J Clin Endocrinol Metab. 1991 Aug;73(2):396-400. doi: 10.1210/jcem-73-2-396.
The responses of both plasma TSH and free T3 (FT3) to TRH were examined in 31 patients with Graves' disease who were euthyroid after treatment with antithyroid drugs, 6 patients with primary hypothyroidism, and 14 control subjects. TSH was measured 0, 15, 30, 60, 90, and 120 min and FT3 was measured 0, 30, 60, 90, 120, 150, and 180 min after TRH injection (500 microgram, iv). The increment in FT3 above the basal level (delta FT3) in normal controls ranged from 1.2-3.7 pmol/L, with a mean +/- SD of 2.2 +/- 0.8 pmol/L. The mean (+/- SD) delta FT3 in patients with primary hypothyroidism was 0.3 +/- 0.2 pmol/L. After the TRH test, antithyroid drugs were stopped in patients with Graves' disease. Nine of 31 Graves' patients relapsed within 6 months after the TRH test. The other 22 patients with Graves' disease were followed while in remission during the observation period of up to 48 months. The mean (+/- SD) delta FT3 were significantly lower in 9 Graves' patients who relapsed than in those who achieved remission (0.5 +/- 0.3 vs. 2.6 +/- 1.1 pmol/L; P less than 0.01). Eight of 9 Graves' patients who relapsed showed lower delta FT3 values than the lowest value (1.1 pmol/L) in 22 Graves' patients in remission. Although the mean increment of TSH above the basal level (delta TSH) was also significantly different between the Graves' patients who relapsed and those in remission (1.4 vs. 12.3 mU/L; P less than 0.01), there was considerable overlap between the 2 groups. These findings suggest that delta FT3 reflects the endocrinological recovery of the pituitary-thyroid axis and is a beneficial indicator for the termination of antithyroid drugs in Graves' disease.

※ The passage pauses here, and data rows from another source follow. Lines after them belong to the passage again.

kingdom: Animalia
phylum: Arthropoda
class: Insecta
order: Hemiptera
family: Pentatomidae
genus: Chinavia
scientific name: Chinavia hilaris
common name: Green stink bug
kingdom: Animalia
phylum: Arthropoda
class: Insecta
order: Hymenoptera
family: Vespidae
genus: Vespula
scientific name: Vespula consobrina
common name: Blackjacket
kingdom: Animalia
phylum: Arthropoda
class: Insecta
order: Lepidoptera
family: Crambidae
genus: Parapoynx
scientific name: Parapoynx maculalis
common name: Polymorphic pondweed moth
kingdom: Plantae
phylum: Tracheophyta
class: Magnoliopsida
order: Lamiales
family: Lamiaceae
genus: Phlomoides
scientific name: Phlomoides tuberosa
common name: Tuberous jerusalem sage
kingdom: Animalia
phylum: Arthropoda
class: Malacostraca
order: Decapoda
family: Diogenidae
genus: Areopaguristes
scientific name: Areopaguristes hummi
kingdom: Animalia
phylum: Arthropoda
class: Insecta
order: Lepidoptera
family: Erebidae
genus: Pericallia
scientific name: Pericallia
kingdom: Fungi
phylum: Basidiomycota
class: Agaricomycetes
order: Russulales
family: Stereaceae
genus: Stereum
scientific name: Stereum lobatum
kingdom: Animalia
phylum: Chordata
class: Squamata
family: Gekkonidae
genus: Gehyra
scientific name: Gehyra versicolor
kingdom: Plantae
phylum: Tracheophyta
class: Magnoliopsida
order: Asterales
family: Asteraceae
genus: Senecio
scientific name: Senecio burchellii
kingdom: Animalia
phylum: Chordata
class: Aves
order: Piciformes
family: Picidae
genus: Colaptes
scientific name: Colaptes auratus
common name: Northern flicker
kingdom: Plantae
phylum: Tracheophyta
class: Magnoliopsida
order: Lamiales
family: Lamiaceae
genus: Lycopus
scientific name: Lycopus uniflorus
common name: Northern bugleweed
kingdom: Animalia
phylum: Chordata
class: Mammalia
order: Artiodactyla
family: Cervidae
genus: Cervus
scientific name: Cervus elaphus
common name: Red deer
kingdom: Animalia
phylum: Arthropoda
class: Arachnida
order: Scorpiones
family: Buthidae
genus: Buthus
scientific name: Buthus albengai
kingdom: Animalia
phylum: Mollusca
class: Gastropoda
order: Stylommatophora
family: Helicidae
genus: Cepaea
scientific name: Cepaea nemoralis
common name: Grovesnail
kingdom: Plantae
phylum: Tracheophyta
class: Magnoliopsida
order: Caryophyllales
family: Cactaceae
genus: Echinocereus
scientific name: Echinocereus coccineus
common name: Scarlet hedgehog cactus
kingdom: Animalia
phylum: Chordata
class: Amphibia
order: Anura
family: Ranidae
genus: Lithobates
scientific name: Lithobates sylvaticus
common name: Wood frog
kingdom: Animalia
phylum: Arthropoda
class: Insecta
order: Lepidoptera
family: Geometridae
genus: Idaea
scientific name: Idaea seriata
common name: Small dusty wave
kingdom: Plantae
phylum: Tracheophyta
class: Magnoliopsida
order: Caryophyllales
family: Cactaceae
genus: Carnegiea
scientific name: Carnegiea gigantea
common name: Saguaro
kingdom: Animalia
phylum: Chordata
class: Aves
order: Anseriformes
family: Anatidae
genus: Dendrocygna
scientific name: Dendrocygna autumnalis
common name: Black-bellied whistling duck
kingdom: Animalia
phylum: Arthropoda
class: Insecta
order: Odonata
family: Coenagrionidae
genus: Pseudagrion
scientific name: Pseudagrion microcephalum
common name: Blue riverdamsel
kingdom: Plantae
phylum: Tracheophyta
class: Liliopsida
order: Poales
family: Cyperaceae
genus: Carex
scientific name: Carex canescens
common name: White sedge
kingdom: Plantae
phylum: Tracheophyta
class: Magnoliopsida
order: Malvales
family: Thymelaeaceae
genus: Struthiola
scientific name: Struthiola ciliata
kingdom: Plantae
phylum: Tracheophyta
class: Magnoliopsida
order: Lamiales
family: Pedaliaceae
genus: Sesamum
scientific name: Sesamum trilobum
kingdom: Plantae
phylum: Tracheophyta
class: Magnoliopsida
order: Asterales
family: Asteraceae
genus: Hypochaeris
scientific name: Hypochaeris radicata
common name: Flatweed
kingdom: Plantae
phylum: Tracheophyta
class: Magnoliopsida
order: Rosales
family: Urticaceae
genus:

对31例经抗甲状腺药物治疗后甲状腺功能正常的格雷夫斯病患者、6例原发性甲状腺功能减退患者和14名对照者进行了促甲状腺激素(TSH)和游离三碘甲状腺原氨酸(FT3)对促甲状腺激素释放激素(TRH)反应的检测。静脉注射TRH(500微克)后,分别于0、15、30、60、90和120分钟测定TSH,于0、30、60、90、120、150和180分钟测定FT3。正常对照者中FT3高于基础水平的增加值(△FT3)范围为1.2 - 3.7 pmol/L,平均值±标准差为2.2±0.8 pmol/L。原发性甲状腺功能减退患者的平均(±标准差)△FT3为0.3±0.2 pmol/L。TRH试验后,格雷夫斯病患者停用抗甲状腺药物。31例格雷夫斯病患者中有9例在TRH试验后6个月内复发。其余22例格雷夫斯病患者在长达48个月的观察期内处于缓解期并接受随访。9例复发的格雷夫斯病患者的平均(±标准差)△FT3显著低于缓解患者(0.5±0.3 vs. 2.6±1.1 pmol/L;P<0.01)。9例复发的格雷夫斯病患者中有8例的△FT3值低于22例缓解患者中的最低值(1.1 pmol/L)。尽管复发的格雷夫斯病患者与缓解患者中TSH高于基础水平的平均增加值(△TSH)也有显著差异(1.4 vs. 12.3 mU/L;P<0.01),但两组之间有相当大的重叠。这些发现表明,△FT3反映了垂体 - 甲状腺轴的内分泌恢复情况,是格雷夫斯病停用抗甲状腺药物的有益指标。